The climate in Florida just keeps getting worse—and it’s not only because it’s hurricane season. In a state where the “Stop WOKE” law prevents teaching about diversity, equity and inclusion and teachers lose their jobs over flying Black Lives Matter flags, far-right politicians are also going after the academic freedom made possible by faculty tenure.
Of course, unions are fighting back. On Aug. 7, the AFT announced that three of its affiliates—the United Faculty of Florida and UFF’s Florida State University and University of Florida chapters—filed a lawsuit to prevent university presidents from having sole discretion over firing tenured professors. Such practice flies in the face of legally guaranteed, neutral arbitration, and is especially dangerous because many of these presidents are political appointees of a governor known for assaulting higher education as we know it.
Unpacking the threat
One of the benefits unions have brought to the workplace is due process: When the boss fires you, you get to ask why. Did they let you go for just cause? Or simply because they disagree with your politics?
It’s an especially relevant question on college campuses, where professors are expected to conduct cutting-edge research, explore fresh ideas and lay out all sides of an issue for their students, who deserve to have the broadest learning landscape possible. But academic inquiry is notoriously sticky.
That’s why we have tenure. Tenured faculty are protected from arbitrary dismissal so they can conduct research and teach without trustees and administrators breathing down their necks. Teaching about climate change? Even if there’s an oil baron on the board of trustees, your job should be safe.
Florida’s Senate Bill 266 changes all that. It requires five-year reviews of all tenured professors, challenging the entire premise of tenure. And it allows faculty to be fired without the usual neutral-party arbitration—arbitration designed to protect academic freedom and employment rights. The bill places the final decision regarding faculty dismissal with politically appointed university presidents.
So if you belong to a different political party, inadvertently offend an important donor or, as one former faculty member put it in the Washington Times, have a fender bender with the president’s spouse, you could be dismissed with little recourse.
“Rather than follow the guidance of an impartial arbitrator, [this] law allows employers to make unilateral decisions that affect the livelihood of thousands of workers in the state of Florida,” says AFT President Randi Weingarten. “We must stand up for the rule of law, and for freedom of contract and freedom of speech, not just for those we agree with, but for everyone. Gov. Ron DeSantis and Commissioner of Education Manny Diaz Jr. want to do the opposite—and that is why we’re taking them to court.”
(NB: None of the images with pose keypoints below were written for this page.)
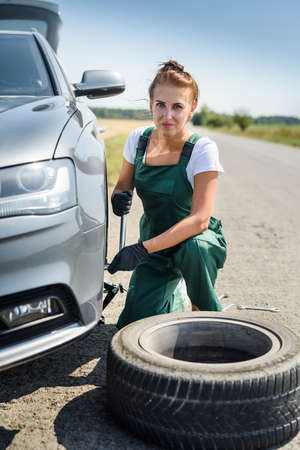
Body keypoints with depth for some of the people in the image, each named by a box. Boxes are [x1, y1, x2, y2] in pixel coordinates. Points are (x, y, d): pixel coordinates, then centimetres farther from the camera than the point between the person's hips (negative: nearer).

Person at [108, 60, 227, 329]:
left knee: (194, 248, -41)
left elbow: (200, 219, -27)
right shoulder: (138, 140, -6)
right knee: (133, 327, -9)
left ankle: (209, 316, -9)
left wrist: (143, 249, -35)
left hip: (200, 238, -4)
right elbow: (123, 185, 8)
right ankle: (175, 297, 26)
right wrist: (119, 197, -19)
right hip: (154, 244, 4)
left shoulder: (203, 149, -20)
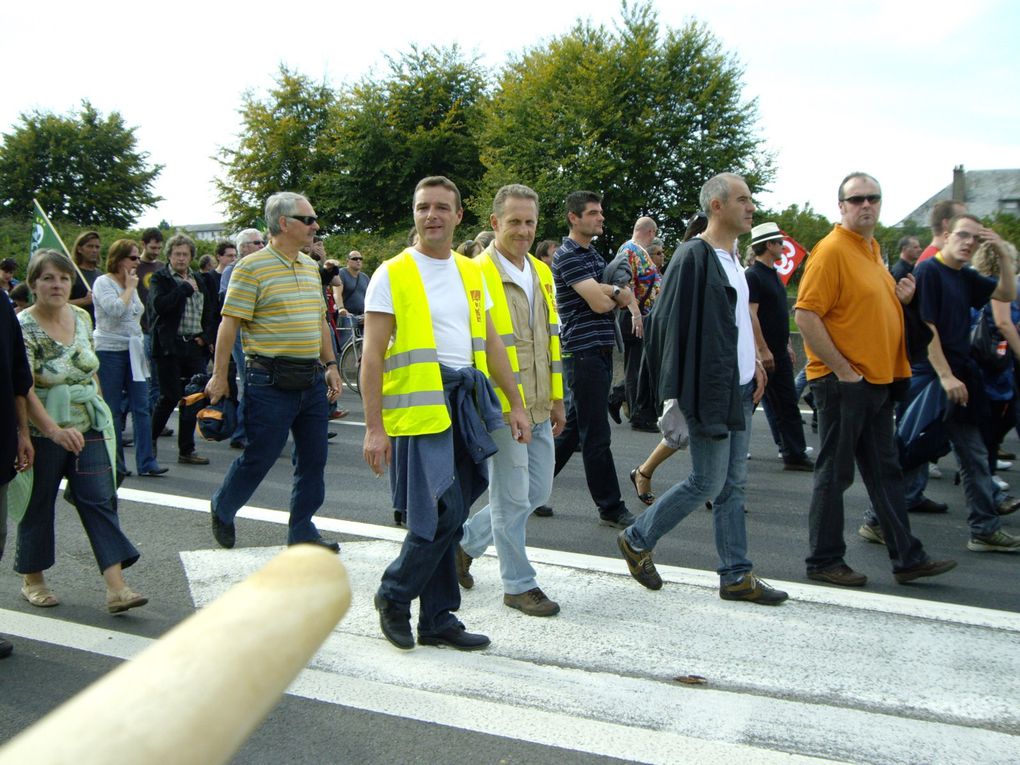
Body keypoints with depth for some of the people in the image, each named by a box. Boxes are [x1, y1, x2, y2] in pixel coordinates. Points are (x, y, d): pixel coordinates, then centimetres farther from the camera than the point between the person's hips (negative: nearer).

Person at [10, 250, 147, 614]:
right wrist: (54, 430, -35)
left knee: (100, 500, -3)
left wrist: (101, 411, 15)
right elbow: (23, 389, -23)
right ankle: (33, 580, 29)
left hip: (89, 426, 5)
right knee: (38, 505, 9)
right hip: (42, 431, -4)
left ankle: (116, 588, -6)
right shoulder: (22, 327, -14)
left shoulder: (82, 317, 5)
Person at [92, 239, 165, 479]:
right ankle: (114, 464, 10)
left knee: (142, 407, -1)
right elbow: (116, 309, -23)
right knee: (112, 411, 1)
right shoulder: (103, 283, -7)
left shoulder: (131, 284, 15)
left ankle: (146, 462, -1)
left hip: (133, 350, 6)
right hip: (109, 351, -6)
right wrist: (130, 287, -10)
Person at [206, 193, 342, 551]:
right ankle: (222, 508, 29)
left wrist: (330, 365, 15)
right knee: (259, 456, 2)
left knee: (313, 458, 8)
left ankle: (302, 530, 21)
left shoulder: (310, 266, 14)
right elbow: (229, 323, -11)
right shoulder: (251, 267, -10)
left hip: (312, 379, 7)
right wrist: (219, 376, -12)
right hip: (271, 382, -7)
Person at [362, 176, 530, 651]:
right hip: (419, 406, -6)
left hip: (467, 404, 6)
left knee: (448, 519, 9)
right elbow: (373, 356, -8)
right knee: (443, 514, -11)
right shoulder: (392, 275, -4)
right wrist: (375, 428, -14)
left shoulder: (472, 273, 13)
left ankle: (438, 620, 20)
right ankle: (393, 596, 12)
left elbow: (490, 343, 18)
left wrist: (516, 404, 13)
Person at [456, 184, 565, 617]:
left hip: (537, 407, 8)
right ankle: (518, 585, 16)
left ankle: (466, 542, 31)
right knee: (513, 498, 1)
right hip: (500, 408, -8)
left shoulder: (541, 273, 12)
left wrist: (556, 399, 17)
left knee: (537, 492, 14)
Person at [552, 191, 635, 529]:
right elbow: (600, 303, -20)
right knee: (596, 435, -3)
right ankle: (610, 508, 4)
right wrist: (616, 294, 2)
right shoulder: (567, 256, -11)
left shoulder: (593, 254, 17)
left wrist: (611, 291, -12)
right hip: (583, 352, -9)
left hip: (601, 349, 9)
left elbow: (627, 298, 10)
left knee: (573, 426, 14)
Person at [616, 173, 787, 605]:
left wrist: (752, 362, 14)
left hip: (739, 391, 9)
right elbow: (668, 326, -19)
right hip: (709, 392, -9)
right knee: (708, 483, -2)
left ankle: (736, 576, 19)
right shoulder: (694, 258, -15)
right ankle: (637, 540, 16)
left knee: (733, 484, 11)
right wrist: (674, 395, -20)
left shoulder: (731, 258, 14)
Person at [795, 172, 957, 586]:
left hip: (877, 381, 9)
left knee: (886, 472, 13)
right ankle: (824, 562, 12)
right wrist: (842, 369, -20)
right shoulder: (832, 250, -14)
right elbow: (806, 315, -21)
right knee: (834, 473, 1)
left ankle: (907, 558, 21)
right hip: (843, 382, -9)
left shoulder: (872, 249, 14)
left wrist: (902, 297, 7)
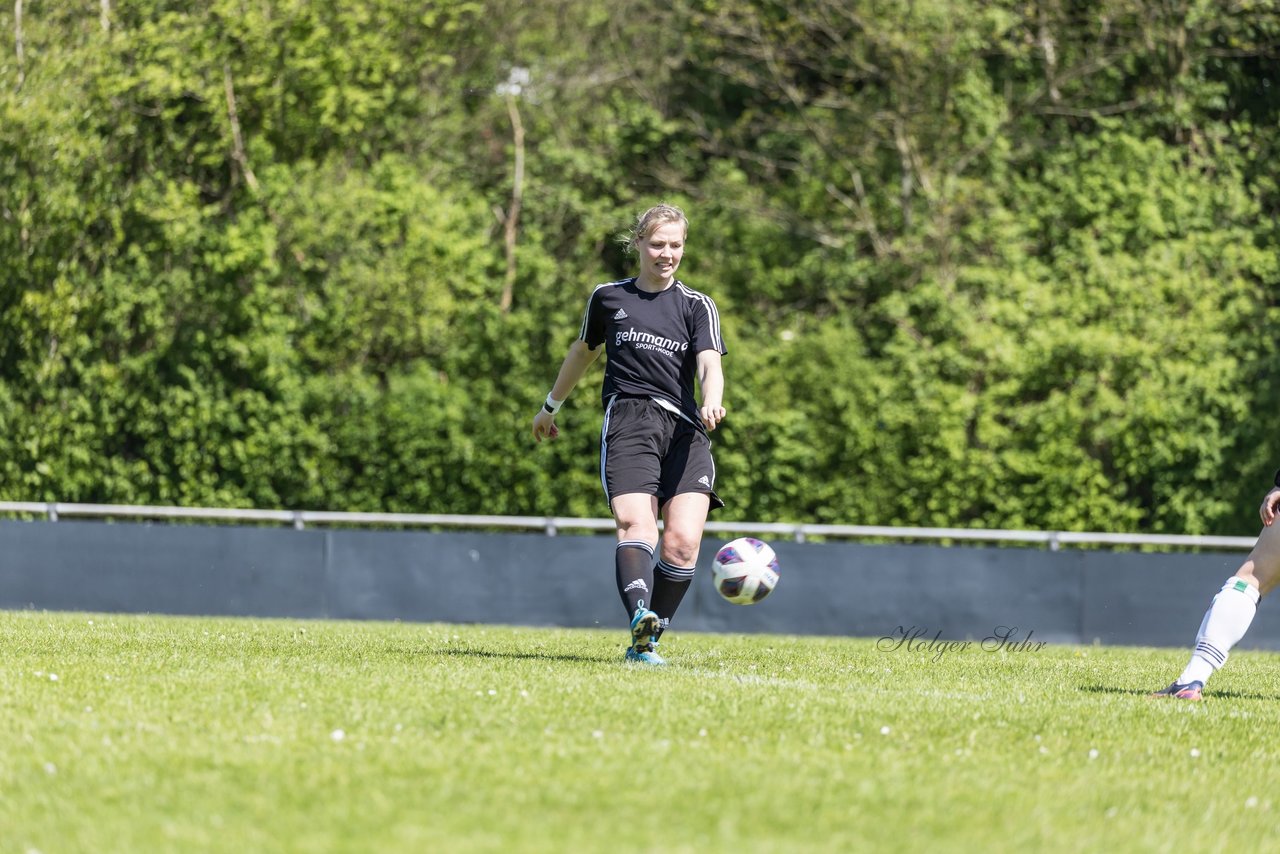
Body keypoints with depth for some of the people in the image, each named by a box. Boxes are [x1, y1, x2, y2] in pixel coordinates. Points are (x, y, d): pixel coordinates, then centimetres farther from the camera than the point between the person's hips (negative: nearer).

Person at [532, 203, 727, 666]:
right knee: (636, 527, -25)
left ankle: (646, 641, -1)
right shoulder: (608, 297, 17)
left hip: (684, 428, 1)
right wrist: (551, 406, 42)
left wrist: (711, 403, -25)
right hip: (627, 421, -1)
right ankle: (642, 622, -48)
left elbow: (709, 363, -3)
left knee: (682, 543, -14)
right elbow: (583, 351, 33)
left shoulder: (697, 306, 13)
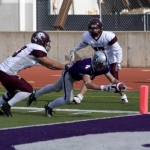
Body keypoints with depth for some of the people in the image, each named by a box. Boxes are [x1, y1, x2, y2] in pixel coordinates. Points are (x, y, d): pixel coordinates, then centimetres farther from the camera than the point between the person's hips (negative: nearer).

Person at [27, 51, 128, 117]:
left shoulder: (103, 67, -27)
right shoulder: (86, 67, -47)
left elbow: (113, 80, -22)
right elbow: (88, 84, -57)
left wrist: (121, 86, -42)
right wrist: (104, 88, -66)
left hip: (75, 76, 7)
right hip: (68, 76, -7)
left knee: (56, 88, 26)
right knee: (68, 99, -14)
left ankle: (34, 96, 47)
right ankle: (49, 107, 12)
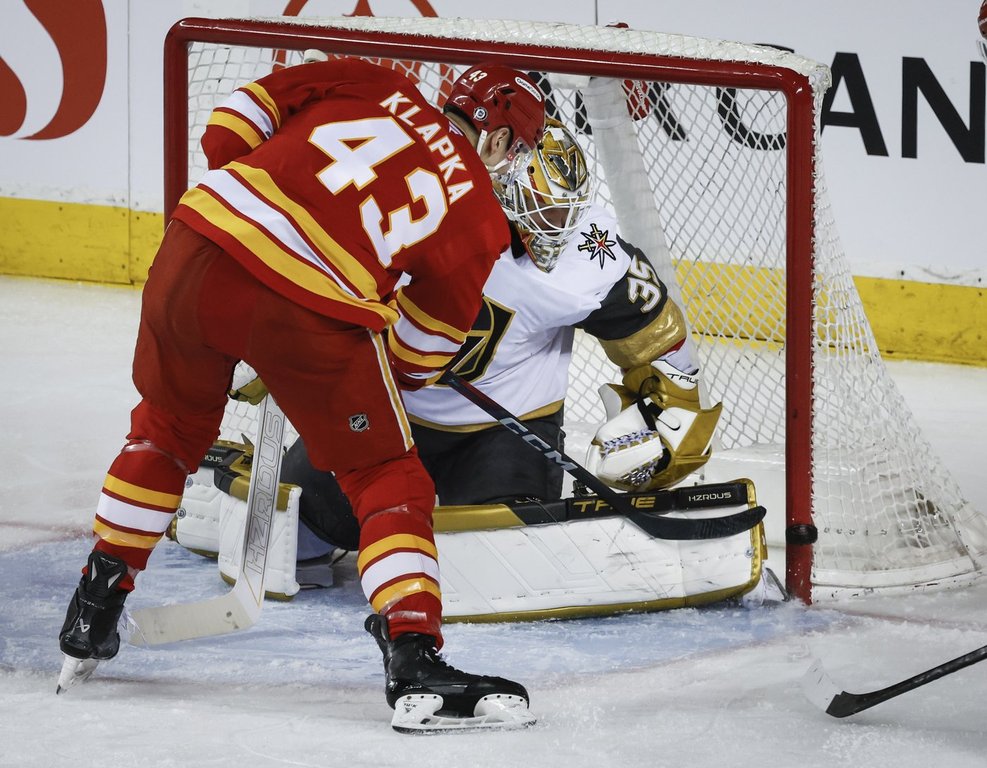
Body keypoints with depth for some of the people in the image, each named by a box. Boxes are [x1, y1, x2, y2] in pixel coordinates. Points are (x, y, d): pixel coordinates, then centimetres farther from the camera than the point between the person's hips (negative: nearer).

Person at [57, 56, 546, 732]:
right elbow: (421, 351, 16)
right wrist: (395, 376, 36)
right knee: (388, 481, 12)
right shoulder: (479, 213, 12)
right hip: (311, 316, -4)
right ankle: (415, 660, -2)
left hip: (198, 250, 4)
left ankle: (92, 617, 38)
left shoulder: (375, 88, 19)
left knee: (168, 430, 29)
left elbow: (236, 120, 14)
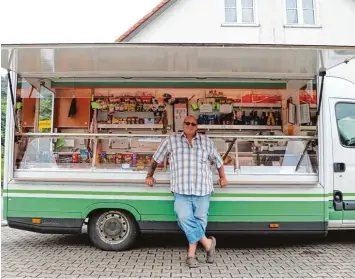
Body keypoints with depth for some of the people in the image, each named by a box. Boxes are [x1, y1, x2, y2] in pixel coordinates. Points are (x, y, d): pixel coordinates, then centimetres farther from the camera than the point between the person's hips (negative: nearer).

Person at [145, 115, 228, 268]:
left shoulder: (206, 141, 13)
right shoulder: (171, 140, 8)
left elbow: (218, 160, 22)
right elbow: (156, 158, 15)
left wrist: (222, 177, 20)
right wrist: (150, 175, 16)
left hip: (203, 190, 2)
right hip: (181, 190, -1)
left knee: (199, 220, -1)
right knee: (184, 218, -18)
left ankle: (191, 254, 11)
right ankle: (208, 243, -2)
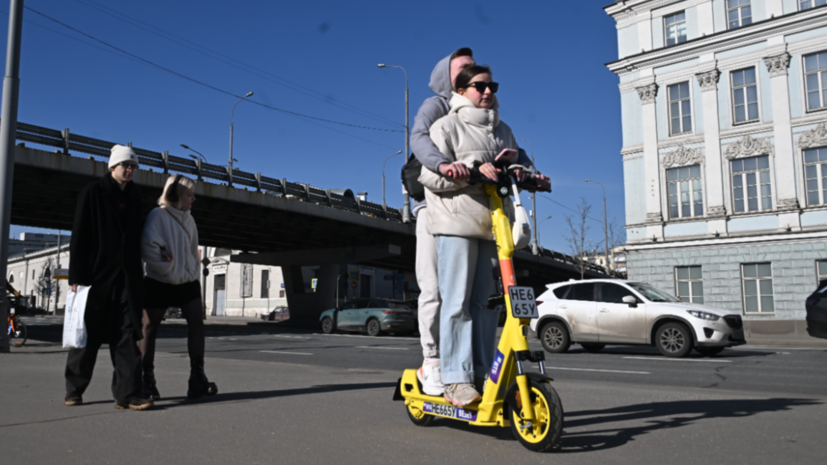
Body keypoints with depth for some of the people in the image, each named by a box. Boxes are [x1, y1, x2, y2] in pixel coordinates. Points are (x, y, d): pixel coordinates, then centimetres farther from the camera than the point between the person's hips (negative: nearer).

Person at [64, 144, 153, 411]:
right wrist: (76, 276, -11)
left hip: (127, 277, 4)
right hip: (96, 275, -4)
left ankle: (127, 394, -5)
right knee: (87, 334, 5)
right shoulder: (93, 193, 0)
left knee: (127, 335, -3)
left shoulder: (134, 197, 14)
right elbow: (79, 236, -5)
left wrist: (137, 274, 11)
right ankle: (74, 389, 22)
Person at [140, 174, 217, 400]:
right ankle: (147, 380, 15)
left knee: (197, 322, -7)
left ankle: (197, 378, -8)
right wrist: (167, 268, -15)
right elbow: (148, 246, -19)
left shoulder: (188, 218, 10)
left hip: (187, 282, 6)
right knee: (150, 329, 4)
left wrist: (193, 273, 12)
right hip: (159, 283, -5)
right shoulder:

This is UFF’s second challenge to SB 266’s arbitration ban. Its first suit calls the ban a violation of the right to collective bargaining and alleges it breaks UFF’s collective bargaining agreements. That suit is centered on New College of Florida, where DeSantis has appointed political allies who have turned a campus known for its diversity and inclusion upside down. New College faculty also filed a suit Aug. 6.
“It’s a special kind of circular logic that has to take place when you tout higher education as the reason your state’s education system is doing well and, in the same breath, actively take away rights from the very employees that make Florida’s university system one of the most respected in the nation,” says Florida Education Association President Andrew Spar. “Yet this is exactly what workers have come to expect from Gov. DeSantis and Commissioner Diaz Jr. They pretend to care about teachers, professors, students and workers and then turn around and make policies and decisions that go against their interests, usually in favor of their own political ideology.”
“We must ask ourselves who a law like this truly serves. Because it’s not faculty members, it’s not graduate assistants, it’s not our students and it’s not our state,” says UFF President Teresa M. Hodge. “At the United Faculty of Florida, we remain firm in our commitment to ensure Florida’s higher education faculty, graduate assistants, DRS schools [Developmental Research Schools at Florida Agricultural and Mechanical University] and students are represented and advocated for at all levels of our state. Every employee in Florida has the constitutional right to join a union and to collectively bargain for better working conditions. UFF will never stop fighting for these protections.”